それに輪をかけて、女子の好奇の視線と男子の射るような殺気が僕の精神も削る。
あの時間を形容するなら、まさに地獄の一言に尽きる。
というか、他に形容の仕様がない。
これ以上あの時間を的確に形容するには、ちょっとだけ言語の限界を超える。
それだけのことをしたのだから、午後の授業は勿論死んでいた。
「・・・佐久間。・・・頼みが、ある」
このまま死んでいたい気もするが、早々世の中はうまく出来ていない。
あらかじめ対策を練っておかないと、死んだ先も地獄になってしまう。
「なんだ?通夜の準備なら、とっくに出来てるぞ?」
「・・・それを僕が頼むだろうと考えてる時点で、すでに間違っていると思う」
「そうか、そうだよな。葬式って、地味に金かかるもんな。いや、悪かった鏡夜。ちゃんと遺体は東京湾に沈めておく」
「何の話!?」
「鏡夜の死後についての話?」
「それ本人を前に言う話じゃないよねぇ!?」
「大丈夫、鏡夜にはまだばれてない」
「ずいぶんと幸せな思考回路ですね!」
佐久間のボケに、つい僕は大声を上げてしまう。
ああ、盛大に人選をミスった。
佐久間に頼みごとをすると碌なことがない。
残り少ない僕の体力がさらに減ってしまった。
過労死したら佐久間の所為だと遺書に書いておこう。
遺書を書く気力もないが。
「ま、それだけ元気なら心配要らないな。遠慮なく死んで来い」
「・・・まさか、事情を知っててこんな仕打ちをしたと?」
「俺が聞いた話が正しいなら、寧ろ喜ぶべき事態だと思うけどな」
「今なお浴びせられる男子からの殺気と、長距離マラソンを全力疾走したような疲れを含めてなお同じことが言えるならね」
「少なくとも、他の男子諸君はそれでもお前がうらやましいんだろうけどな。ところで、いいのか?」
何が、と僕が聞き返そうとした瞬間。
「えっと、篠崎君って今教室にいるかな?」
教室の入り口から、如月さんの声が聞こえた。
まさか、と思い時計を見てみると、すでに約束の時間になっていた。
僕は首だけを動かし佐久間を振り返り、恨みの籠もった目で見据える。
「佐久間、僕を、嵌めたな・・・!」
「人聞きの悪いこと言うなよ。意図的に時間を教えなかっただけだ」
「それを嵌めたっていうんだよ!他人事だと思って!」
「他人事だしな。せっかく面白くなりそうなのに、お前を助けるわけないだろ」
飄々とそう応える佐久間。
そのしれっとした顔を無性に蹴りつけたい衝動に駆られたが、そんなことをしている余裕はない。
こうしている間に、鼻の下を伸ばした男子から僕の居場所を聞き、如月さんがこっちに向かってきている。
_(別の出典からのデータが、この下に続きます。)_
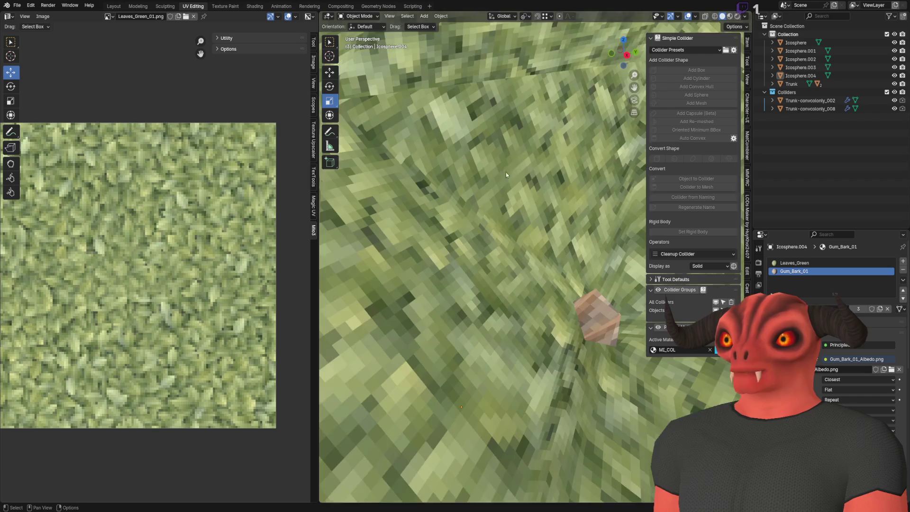
{"action": "scroll", "coordinate": [505, 168], "scroll_direction": "down", "scroll_amount": 3}
{"action": "scroll", "coordinate": [578, 215], "scroll_direction": "up", "scroll_amount": 2}
{"action": "scroll", "coordinate": [578, 215], "scroll_direction": "up", "scroll_amount": 2}
{"action": "scroll", "coordinate": [578, 215], "scroll_direction": "down", "scroll_amount": 5}
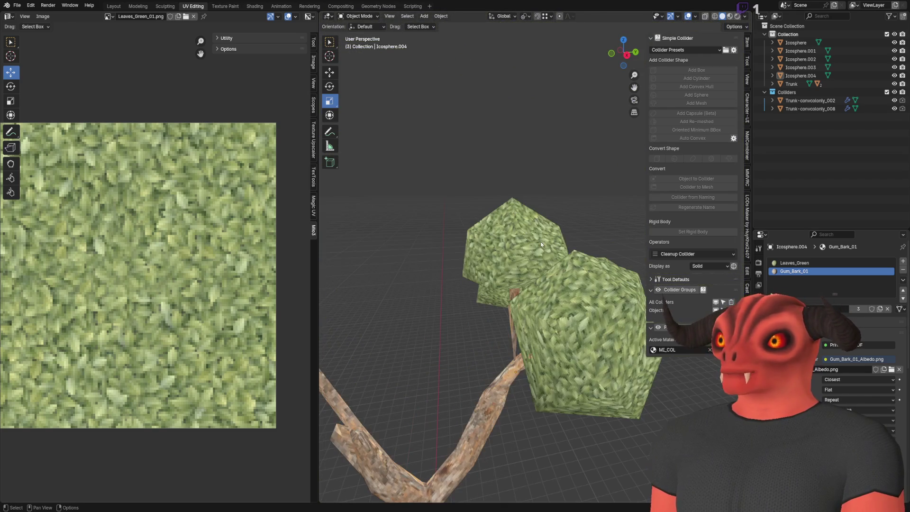
{"action": "left_click", "coordinate": [535, 240]}
{"action": "key", "text": "Tab"}
{"action": "scroll", "coordinate": [535, 240], "scroll_direction": "up", "scroll_amount": 2}
{"action": "scroll", "coordinate": [534, 240], "scroll_direction": "down", "scroll_amount": 4}
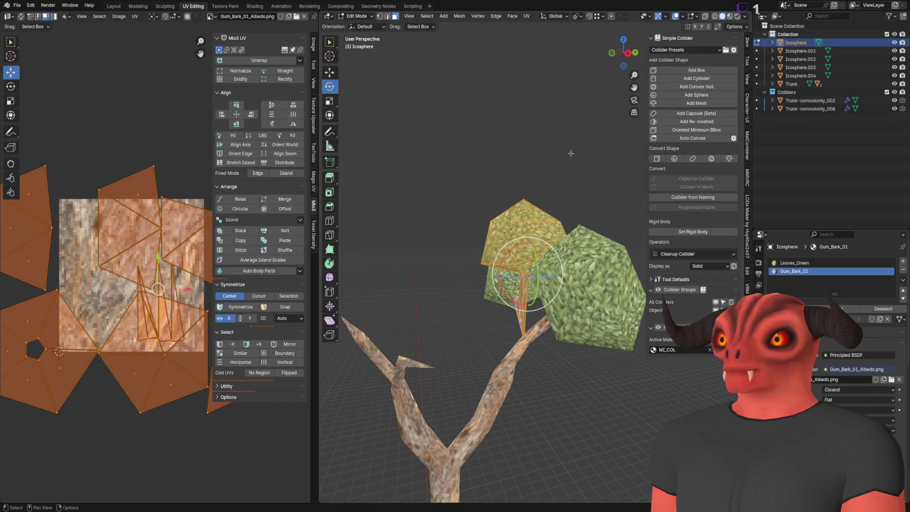
- Select all of the clump's faces and apply a Sphere Projection to its UVs
{"action": "scroll", "coordinate": [526, 229], "scroll_direction": "up", "scroll_amount": 3}
{"action": "key", "text": "alt+a"}
{"action": "left_click", "coordinate": [525, 236]}
{"action": "key", "text": "ctrl+KP_Add"}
僕は必死に頭をめぐらせるが、時間は僕の意思とは関係なく無常に過ぎ去っていく。
さして間を置かず、如月さんは僕のところにやってくる。
「ゴメンね、授業が長引いてちょっと遅れちゃった。待った?」
「いや、こっちもついさっき終わったところだよ」
まるで待ち合わせしていた恋人同士のような会話。
なのに僕の背中は冷や汗でぐっしょりだ。
僕は引きつったような笑顔しか浮かべられない。
「そっか。準備はもう出来てるよね?早速実技室にいこっか」
「いや、そのことなんだけどさ」
「うん?どうしたの?」
「悪いんだけどさ、明日にまわしてもらうわけにはいかないかな?今日はちょっと急よ・・・」
「お、なんだ鏡夜如月さんと待ち合わせしてたのか。いや~残念だ。今日は何も予定がないって思ってたから久しぶりに遊びに行こうかと思ってたのに」
「・・・・」
今までニヤニヤと僕らの様子を眺めていた佐久間が、僕が逃げようとすると自然を装って邪魔してきやがった。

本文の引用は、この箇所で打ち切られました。